Since the announcement of their participation in the upcoming World Cup qualifiers, interest in the national team has grown. In order to increase this further, the association is making the most of social media. For example, every ten days from September, a new player will be introduced on Instagram, Facebook or TikTok.
“I knew nothing about TikTok before, but now I’m up to speed on that too,” the affable Luxembourger says with a smile. “We want to show young girls that they can play football.”
And perhaps eventually make the transition into the senior team which, in Santos’ opinion, is nothing if not passionate about the game.
“We’ve got a generation for whom football is the first thing they think of in the morning and the last thing at night. At first I was a little taken aback and said to myself: ‘Okay, let’s see how this goes’. After our initial training sessions and conversations, I realised that they were just waiting for someone to take them by the hand and say: ‘we can train, we can achieve something’. I’ve trained with the senior team at -10°C. Rain or shine, they’re always there,” the 39-year-old says enthusiastically.
“For example, last year we’d planned a friendly international against the Faroe Islands, only for it to be cancelled due to Covid.
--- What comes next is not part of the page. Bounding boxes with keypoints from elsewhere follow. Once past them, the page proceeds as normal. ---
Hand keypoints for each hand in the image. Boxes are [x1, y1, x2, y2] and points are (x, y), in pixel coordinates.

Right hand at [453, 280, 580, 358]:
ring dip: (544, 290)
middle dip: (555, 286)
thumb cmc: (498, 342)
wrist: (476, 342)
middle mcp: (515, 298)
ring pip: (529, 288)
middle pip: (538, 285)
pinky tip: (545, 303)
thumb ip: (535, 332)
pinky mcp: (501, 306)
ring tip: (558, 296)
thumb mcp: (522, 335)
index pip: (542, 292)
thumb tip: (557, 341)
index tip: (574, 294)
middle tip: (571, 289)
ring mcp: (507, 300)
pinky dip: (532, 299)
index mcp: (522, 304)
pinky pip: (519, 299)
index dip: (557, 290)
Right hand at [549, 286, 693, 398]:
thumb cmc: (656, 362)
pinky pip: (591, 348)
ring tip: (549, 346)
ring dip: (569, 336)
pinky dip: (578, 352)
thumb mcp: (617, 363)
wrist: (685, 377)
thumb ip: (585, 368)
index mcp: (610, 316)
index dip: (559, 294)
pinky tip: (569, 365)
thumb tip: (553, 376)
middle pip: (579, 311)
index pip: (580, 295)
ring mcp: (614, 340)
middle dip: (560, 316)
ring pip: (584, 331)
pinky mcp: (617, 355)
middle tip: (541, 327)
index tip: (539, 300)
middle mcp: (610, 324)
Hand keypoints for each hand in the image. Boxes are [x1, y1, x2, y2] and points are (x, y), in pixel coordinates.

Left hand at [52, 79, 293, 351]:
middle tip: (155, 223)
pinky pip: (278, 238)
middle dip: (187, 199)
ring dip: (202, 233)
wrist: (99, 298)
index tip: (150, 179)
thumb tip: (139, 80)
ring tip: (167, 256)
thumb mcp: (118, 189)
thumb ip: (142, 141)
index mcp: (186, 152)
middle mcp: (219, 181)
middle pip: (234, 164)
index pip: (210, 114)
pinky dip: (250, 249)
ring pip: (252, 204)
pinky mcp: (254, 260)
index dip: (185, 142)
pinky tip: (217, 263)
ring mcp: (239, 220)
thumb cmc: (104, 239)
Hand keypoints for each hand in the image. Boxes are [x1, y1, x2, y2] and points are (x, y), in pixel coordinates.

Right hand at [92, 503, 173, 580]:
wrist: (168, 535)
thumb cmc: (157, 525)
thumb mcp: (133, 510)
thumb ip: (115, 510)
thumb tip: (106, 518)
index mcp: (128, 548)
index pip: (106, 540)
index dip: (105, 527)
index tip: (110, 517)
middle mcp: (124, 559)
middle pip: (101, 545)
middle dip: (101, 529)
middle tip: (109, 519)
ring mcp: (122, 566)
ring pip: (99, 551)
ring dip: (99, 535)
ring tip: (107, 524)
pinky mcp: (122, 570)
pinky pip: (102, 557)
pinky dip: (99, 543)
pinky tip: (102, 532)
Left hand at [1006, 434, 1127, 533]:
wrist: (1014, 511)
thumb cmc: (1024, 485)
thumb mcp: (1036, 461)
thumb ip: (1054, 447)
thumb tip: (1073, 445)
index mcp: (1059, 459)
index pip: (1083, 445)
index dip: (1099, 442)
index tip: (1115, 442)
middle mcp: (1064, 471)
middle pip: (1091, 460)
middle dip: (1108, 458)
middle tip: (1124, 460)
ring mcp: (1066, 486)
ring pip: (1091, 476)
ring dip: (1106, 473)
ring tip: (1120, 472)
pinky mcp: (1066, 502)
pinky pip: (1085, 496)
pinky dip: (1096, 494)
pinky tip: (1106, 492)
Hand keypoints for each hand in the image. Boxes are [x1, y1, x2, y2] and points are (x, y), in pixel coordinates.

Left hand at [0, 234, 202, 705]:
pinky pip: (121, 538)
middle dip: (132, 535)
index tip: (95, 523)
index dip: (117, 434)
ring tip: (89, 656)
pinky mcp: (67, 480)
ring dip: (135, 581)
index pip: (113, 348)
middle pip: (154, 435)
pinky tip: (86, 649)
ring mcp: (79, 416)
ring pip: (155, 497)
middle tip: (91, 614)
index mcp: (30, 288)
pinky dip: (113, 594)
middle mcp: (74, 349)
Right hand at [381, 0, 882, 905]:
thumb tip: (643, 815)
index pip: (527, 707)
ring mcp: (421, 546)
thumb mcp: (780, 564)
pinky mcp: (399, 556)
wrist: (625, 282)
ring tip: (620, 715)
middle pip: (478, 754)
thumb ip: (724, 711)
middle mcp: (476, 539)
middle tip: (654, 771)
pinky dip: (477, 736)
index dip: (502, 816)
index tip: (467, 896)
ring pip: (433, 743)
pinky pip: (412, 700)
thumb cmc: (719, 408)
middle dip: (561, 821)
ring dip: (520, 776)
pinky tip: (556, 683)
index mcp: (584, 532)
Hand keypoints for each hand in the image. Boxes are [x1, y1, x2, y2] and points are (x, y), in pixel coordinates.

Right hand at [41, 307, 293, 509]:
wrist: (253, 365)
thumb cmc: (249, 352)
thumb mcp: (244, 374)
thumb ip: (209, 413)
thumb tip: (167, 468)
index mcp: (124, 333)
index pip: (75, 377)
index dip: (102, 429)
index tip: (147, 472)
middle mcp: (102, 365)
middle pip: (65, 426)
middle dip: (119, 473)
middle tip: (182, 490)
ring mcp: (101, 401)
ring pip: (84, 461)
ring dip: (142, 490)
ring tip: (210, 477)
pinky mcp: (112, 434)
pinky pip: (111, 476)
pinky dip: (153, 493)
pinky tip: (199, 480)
It was scheduled for a Sunday but when I told the players the match was off, they asked me if we could meet for training instead. That wouldn’t happen with the men, who’d jump at the free day. But if my players want to train, then that’s what we do. I’m not going to say no. That’s a difference I’ve noticed. The women here want to learn and progress, which means I head to training both contented and motivated,” he concludes.
For Luxembourg, the building blocks are now in place and conditions look good for the women’s game there to really grow.